Supplied material
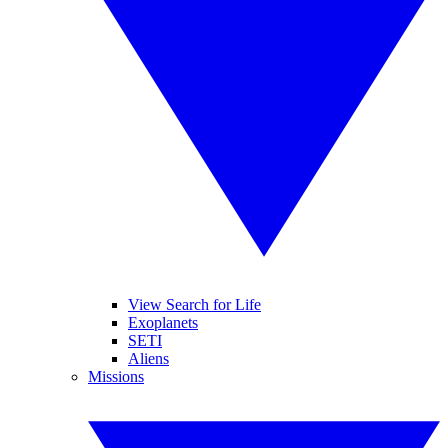
View Search for Life
Exoplanets
SETI
Aliens
Missions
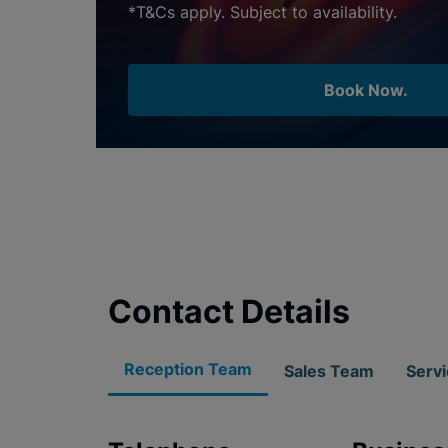
*T&Cs apply. Subject to availability.
Book Now.
Contact Details
Reception Team
Sales Team
Serv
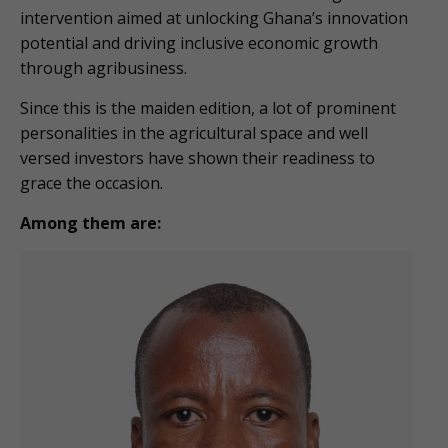
intervention aimed at unlocking Ghana’s innovation
potential and driving inclusive economic growth
through agribusiness.
Since this is the maiden edition, a lot of prominent
personalities in the agricultural space and well
versed investors have shown their readiness to
grace the occasion.
Among them are:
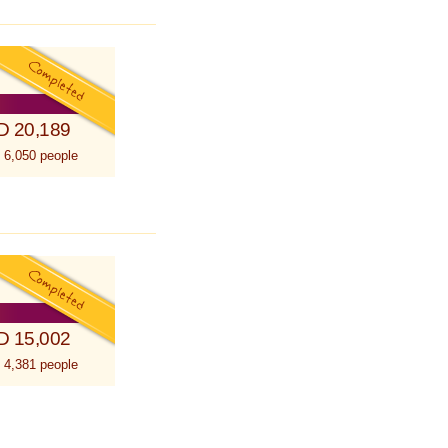
D 20,189
 6,050 people
D 15,002
 4,381 people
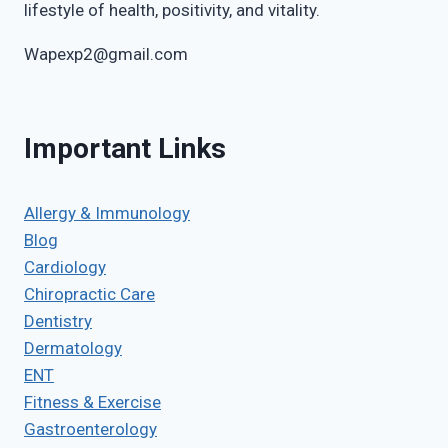
lifestyle of health, positivity, and vitality.
Wapexp2@gmail.com
Important Links
Allergy & Immunology
Blog
Cardiology
Chiropractic Care
Dentistry
Dermatology
ENT
Fitness & Exercise
Gastroenterology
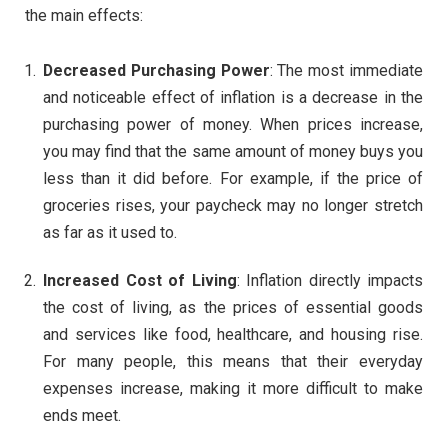
the main effects:
Decreased Purchasing Power
: The most immediate
and noticeable effect of inflation is a decrease in the
purchasing power of money. When prices increase,
you may find that the same amount of money buys you
less than it did before. For example, if the price of
groceries rises, your paycheck may no longer stretch
as far as it used to.
Increased Cost of Living
: Inflation directly impacts
the cost of living, as the prices of essential goods
and services like food, healthcare, and housing rise.
For many people, this means that their everyday
expenses increase, making it more difficult to make
ends meet.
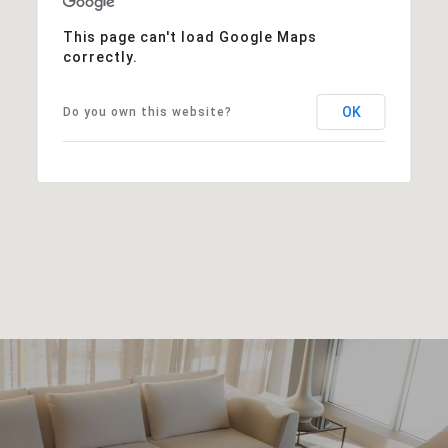
This page can't load Google Maps
correctly.
OK
Do you own this website?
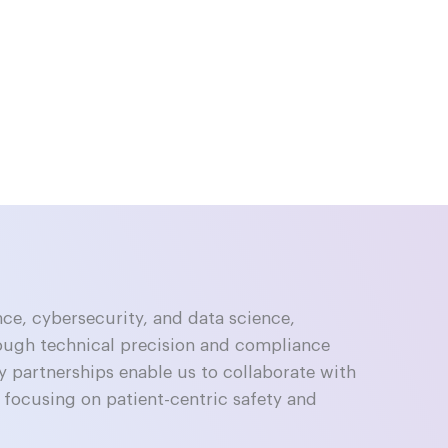
nce, cybersecurity, and data science,
ough technical precision and compliance
y partnerships enable us to collaborate with
focusing on patient-centric safety and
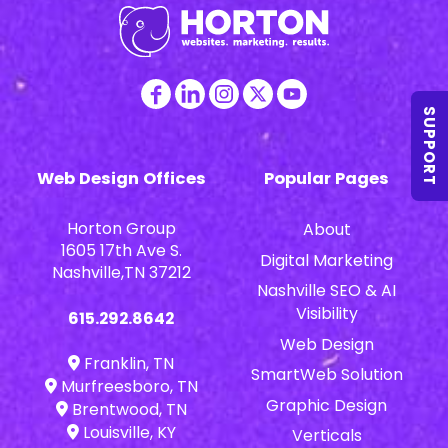
SUPPORT
Web Design Offices
Popular Pages
Horton Group
About
1605 17th Ave S.
Digital Marketing
Nashville,TN 37212
Nashville SEO & AI
Visibility
615.292.8642
Web Design
Franklin, TN
SmartWeb Solution
Murfreesboro, TN
Graphic Design
Brentwood, TN
Louisville, KY
Verticals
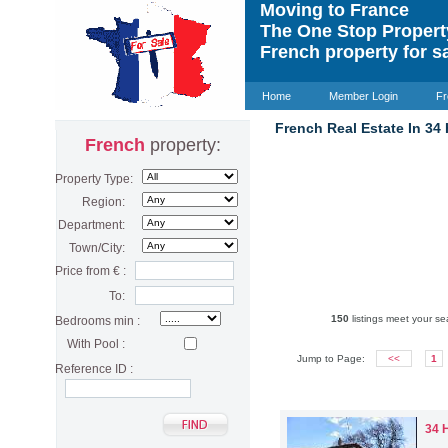
Moving to France
The One Stop Proper
French property for s
Home
Member Login
Fr
French Real Estate In 34
French
property:
Property Type:
Region:
Department:
Town/City:
Price from € :
To:
150
listings meet your sea
Bedrooms min :
With Pool :
Jump to Page:
<<
1
Reference ID :
34 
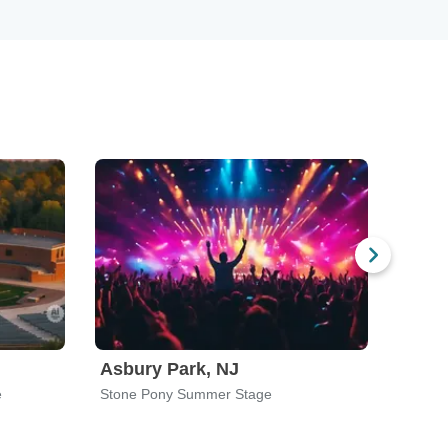
Asbury Park, NJ
New 
e
Stone Pony Summer Stage
Summer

Problem details
Every line of the data is to be transcribed exactly, and no picture is to be included.

The answer
View Search for Life
Exoplanets
SETI
Aliens
Missions
*T&Cs apply. Subject to availability.
Book Now.
Contact Details
Reception Team
Sales Team
Serv
intervention aimed at unlocking Ghana’s innovation
potential and driving inclusive economic growth
through agribusiness.
Since this is the maiden edition, a lot of prominent
personalities in the agricultural space and well
versed investors have shown their readiness to
grace the occasion.
Among them are:
D 20,189
 6,050 people
D 15,002
 4,381 people
lifestyle of health, positivity, and vitality.
Wapexp2@gmail.com
Important Links
Allergy & Immunology
Blog
Cardiology
Chiropractic Care
Dentistry
Dermatology
ENT
Fitness & Exercise
Gastroenterology
the main effects:
Decreased Purchasing Power
: The most immediate
and noticeable effect of inflation is a decrease in the
purchasing power of money. When prices increase,
you may find that the same amount of money buys you
less than it did before. For example, if the price of
groceries rises, your paycheck may no longer stretch
as far as it used to.
Increased Cost of Living
: Inflation directly impacts
the cost of living, as the prices of essential goods
and services like food, healthcare, and housing rise.
For many people, this means that their everyday
expenses increase, making it more difficult to make
ends meet.
This page can't load Google Maps
correctly.
OK
Do you own this website?
nce, cybersecurity, and data science,
ough technical precision and compliance
y partnerships enable us to collaborate with
focusing on patient-centric safety and
SUPPORT
Web Design Offices
Popular Pages
Horton Group
About
1605 17th Ave S.
Digital Marketing
Nashville,TN 37212
Nashville SEO & AI
Visibility
615.292.8642
Web Design
Franklin, TN
SmartWeb Solution
Murfreesboro, TN
Graphic Design
Brentwood, TN
Louisville, KY
Verticals
Moving to France
The One Stop Proper
French property for s
Home
Member Login
Fr
French Real Estate In 34
French
property:
Property Type:
Region:
Department:
Town/City:
Price from € :
To:
150
listings meet your sea
Bedrooms min :
With Pool :
Jump to Page:
<<
1
Reference ID :
34 
Asbury Park, NJ
New 
e
Stone Pony Summer Stage
Summer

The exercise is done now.